The three arrests - which also included a detective garda - are part of a long-running criminal investigation which began probing the links between a garda and a drug gang operating in the mid-west.
That officer was arrested earlier this year by colleagues in the National Bureau of Fraud Investigation. He was not among the three officers arrested yesterday morning.
At the time the Irish Independent revealed that the officer was suspected of receiving €20,000 in return for secret information on the progress of a CAB investigation into the gang's money laundering operation.

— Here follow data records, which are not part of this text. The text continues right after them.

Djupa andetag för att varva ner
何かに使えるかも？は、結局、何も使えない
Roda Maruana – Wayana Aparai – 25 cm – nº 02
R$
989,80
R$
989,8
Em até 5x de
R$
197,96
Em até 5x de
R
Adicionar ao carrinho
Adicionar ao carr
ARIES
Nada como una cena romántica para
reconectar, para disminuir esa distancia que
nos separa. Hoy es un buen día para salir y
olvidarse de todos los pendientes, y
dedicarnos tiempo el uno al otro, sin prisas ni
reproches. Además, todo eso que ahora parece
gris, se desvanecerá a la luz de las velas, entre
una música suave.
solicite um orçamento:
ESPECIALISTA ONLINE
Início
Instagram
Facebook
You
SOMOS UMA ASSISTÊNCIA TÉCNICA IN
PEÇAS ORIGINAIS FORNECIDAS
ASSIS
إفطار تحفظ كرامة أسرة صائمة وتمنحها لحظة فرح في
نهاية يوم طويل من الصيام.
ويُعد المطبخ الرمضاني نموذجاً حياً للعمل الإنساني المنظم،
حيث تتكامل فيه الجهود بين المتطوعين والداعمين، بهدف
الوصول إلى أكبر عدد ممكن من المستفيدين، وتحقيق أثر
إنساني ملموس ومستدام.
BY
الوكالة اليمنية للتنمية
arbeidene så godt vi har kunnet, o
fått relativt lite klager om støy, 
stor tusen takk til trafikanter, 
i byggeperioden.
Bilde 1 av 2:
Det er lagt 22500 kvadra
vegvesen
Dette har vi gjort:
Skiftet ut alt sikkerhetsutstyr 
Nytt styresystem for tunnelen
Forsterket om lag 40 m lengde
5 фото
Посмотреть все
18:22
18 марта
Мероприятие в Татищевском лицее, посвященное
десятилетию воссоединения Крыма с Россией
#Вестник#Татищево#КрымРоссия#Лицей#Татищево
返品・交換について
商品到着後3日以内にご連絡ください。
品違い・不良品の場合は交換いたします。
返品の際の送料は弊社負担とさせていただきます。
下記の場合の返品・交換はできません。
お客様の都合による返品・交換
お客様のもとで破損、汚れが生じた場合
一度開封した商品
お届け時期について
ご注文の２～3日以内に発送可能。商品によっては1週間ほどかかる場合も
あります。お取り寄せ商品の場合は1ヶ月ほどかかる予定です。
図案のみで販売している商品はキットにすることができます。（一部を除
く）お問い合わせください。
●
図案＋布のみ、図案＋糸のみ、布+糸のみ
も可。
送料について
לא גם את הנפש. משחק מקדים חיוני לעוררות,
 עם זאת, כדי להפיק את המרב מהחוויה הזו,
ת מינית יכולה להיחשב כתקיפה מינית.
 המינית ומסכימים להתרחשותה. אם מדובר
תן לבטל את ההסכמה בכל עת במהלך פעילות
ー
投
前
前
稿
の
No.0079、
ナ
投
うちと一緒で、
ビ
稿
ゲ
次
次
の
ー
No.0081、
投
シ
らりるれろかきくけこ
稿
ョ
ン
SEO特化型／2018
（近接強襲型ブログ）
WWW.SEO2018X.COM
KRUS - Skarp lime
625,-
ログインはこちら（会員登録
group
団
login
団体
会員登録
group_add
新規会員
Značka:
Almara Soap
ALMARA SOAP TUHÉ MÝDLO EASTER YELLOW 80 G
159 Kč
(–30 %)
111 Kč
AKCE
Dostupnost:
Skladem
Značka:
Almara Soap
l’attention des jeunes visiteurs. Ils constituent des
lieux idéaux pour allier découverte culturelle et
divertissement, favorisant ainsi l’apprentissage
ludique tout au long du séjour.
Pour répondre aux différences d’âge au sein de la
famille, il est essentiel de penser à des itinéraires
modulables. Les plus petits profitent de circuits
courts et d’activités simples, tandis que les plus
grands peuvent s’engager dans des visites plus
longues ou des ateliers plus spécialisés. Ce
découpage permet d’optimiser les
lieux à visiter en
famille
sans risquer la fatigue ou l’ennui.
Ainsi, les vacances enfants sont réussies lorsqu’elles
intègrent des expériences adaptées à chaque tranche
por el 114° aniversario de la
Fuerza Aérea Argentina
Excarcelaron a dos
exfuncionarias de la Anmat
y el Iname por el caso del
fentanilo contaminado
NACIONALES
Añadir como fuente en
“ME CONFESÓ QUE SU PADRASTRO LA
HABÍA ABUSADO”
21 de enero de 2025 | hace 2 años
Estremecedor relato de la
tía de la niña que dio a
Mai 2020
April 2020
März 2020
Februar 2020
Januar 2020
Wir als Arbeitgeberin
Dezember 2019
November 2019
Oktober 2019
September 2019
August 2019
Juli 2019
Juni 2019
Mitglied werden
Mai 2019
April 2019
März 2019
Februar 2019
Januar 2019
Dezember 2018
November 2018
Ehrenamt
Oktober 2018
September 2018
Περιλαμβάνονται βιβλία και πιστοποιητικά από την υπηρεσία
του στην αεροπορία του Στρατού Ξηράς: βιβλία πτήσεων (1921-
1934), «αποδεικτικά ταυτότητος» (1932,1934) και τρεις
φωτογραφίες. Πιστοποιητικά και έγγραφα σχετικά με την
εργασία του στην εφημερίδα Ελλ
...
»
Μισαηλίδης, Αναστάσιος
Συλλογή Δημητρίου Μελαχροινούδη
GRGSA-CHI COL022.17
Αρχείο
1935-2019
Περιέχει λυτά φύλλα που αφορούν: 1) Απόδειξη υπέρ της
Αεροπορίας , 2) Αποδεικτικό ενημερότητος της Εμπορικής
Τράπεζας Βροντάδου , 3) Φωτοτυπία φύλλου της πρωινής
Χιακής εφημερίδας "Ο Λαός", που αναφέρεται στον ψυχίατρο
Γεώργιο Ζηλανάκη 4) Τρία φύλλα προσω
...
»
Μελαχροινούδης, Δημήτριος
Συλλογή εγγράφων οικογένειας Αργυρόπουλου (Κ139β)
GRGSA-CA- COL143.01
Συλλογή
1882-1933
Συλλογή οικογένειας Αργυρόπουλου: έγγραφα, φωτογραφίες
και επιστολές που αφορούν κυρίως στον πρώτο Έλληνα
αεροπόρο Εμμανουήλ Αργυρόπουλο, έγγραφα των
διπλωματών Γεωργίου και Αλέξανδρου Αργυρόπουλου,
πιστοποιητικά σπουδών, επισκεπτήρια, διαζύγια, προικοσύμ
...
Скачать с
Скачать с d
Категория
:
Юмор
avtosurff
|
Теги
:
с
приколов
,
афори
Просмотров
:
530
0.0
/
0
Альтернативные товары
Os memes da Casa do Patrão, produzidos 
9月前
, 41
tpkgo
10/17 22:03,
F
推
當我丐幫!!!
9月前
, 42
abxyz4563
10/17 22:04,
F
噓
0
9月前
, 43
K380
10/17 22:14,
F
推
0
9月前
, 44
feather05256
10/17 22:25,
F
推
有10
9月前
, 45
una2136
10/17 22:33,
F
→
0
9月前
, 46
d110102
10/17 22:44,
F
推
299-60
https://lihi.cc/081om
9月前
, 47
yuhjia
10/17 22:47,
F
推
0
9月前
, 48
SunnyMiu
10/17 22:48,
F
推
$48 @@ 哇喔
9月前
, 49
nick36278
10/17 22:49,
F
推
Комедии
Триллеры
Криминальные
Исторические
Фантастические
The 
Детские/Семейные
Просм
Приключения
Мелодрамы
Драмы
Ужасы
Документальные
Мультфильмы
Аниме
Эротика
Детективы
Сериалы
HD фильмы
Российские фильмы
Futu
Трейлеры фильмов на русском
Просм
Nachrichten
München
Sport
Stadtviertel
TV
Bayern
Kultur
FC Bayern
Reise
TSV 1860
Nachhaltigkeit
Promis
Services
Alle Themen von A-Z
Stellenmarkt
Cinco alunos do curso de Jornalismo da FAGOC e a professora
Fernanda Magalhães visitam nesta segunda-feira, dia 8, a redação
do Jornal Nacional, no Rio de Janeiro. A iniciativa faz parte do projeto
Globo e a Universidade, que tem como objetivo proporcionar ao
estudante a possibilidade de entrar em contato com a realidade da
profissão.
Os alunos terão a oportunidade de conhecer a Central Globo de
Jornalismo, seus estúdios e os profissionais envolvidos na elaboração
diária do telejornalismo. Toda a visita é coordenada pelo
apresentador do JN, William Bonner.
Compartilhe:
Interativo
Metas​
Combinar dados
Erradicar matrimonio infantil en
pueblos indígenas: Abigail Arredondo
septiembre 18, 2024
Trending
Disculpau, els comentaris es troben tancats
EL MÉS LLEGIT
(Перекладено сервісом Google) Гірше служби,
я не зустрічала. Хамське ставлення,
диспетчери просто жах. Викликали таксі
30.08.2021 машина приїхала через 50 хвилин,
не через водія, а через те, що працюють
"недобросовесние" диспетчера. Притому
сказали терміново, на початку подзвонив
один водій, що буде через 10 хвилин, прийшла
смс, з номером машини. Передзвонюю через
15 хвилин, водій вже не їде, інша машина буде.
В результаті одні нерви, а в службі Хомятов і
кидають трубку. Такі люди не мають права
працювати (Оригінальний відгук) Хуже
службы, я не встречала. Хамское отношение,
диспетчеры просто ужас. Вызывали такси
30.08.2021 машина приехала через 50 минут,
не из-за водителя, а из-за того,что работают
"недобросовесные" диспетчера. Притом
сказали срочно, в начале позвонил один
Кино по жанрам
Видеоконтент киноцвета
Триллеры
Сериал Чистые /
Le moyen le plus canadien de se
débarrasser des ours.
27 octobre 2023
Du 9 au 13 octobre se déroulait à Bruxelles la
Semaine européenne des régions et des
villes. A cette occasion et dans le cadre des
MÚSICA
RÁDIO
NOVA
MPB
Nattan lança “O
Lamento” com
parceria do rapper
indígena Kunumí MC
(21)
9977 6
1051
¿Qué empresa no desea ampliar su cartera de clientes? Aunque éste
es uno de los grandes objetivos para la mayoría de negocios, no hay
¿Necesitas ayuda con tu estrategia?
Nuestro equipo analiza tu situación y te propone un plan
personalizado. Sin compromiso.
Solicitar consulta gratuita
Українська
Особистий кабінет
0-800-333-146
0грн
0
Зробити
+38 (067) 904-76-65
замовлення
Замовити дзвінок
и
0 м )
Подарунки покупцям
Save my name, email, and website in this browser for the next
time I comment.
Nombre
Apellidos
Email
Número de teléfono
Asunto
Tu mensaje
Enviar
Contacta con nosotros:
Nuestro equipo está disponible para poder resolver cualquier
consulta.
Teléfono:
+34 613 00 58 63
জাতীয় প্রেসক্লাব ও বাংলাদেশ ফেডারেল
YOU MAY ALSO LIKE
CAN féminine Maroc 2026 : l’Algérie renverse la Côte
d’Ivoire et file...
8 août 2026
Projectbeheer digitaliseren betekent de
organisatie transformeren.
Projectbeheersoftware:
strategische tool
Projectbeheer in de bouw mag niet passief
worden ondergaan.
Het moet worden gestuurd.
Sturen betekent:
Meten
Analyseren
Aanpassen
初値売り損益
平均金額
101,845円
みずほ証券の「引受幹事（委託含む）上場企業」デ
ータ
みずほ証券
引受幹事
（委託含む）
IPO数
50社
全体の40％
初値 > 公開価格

The arrests of the superintendent, inspector and detective in the south of the country are believed to be the latest development in that corruption investigation. The two senior officers who were detained shortly before 8am are well known and respected. Both men have extensive experience in investigating organised crime and played a crucial role in the capture and conviction of members of one of the country's most dangerous criminal gangs. The inspector was released from custody last night and was suspended from duty.
Reliable and senior sources revealed that the decision to make the arrests, rather than interviewing the three officers, was not taken lightly. The sources confirmed the arrests are the culmination of a long-running investigation headed up by Assistant Commissioner John O'Driscoll, of special crime operations.
It is understood that the investigation included surveillance and the interception of phone and text conversations between a number of individuals over several months.
This arrest operation is unlike any other internal investigation in the history of An Garda Síochána. Previously the arrest of the former head of the Garda press office, the now disgraced superintendent Dave Taylor, was the first time an officer of such elevated rank was lifted as part of a criminal investigation. This related to the alleged disclosure of information to media, and not a criminal gang. The DPP eventually decided Taylor had no case to answer and his suspension from duty was lifted.
A senior source said: "The arrests have shocked everyone in the organisation because the guys involved are experienced and well respected. The decision to arrest senior members was not taken lightly because if it is found that the officers have no case to answer they would be perfectly entitled to sue the commissioner because accusing a police officer of corruption is the worst possible attack on a person's integrity and reputation."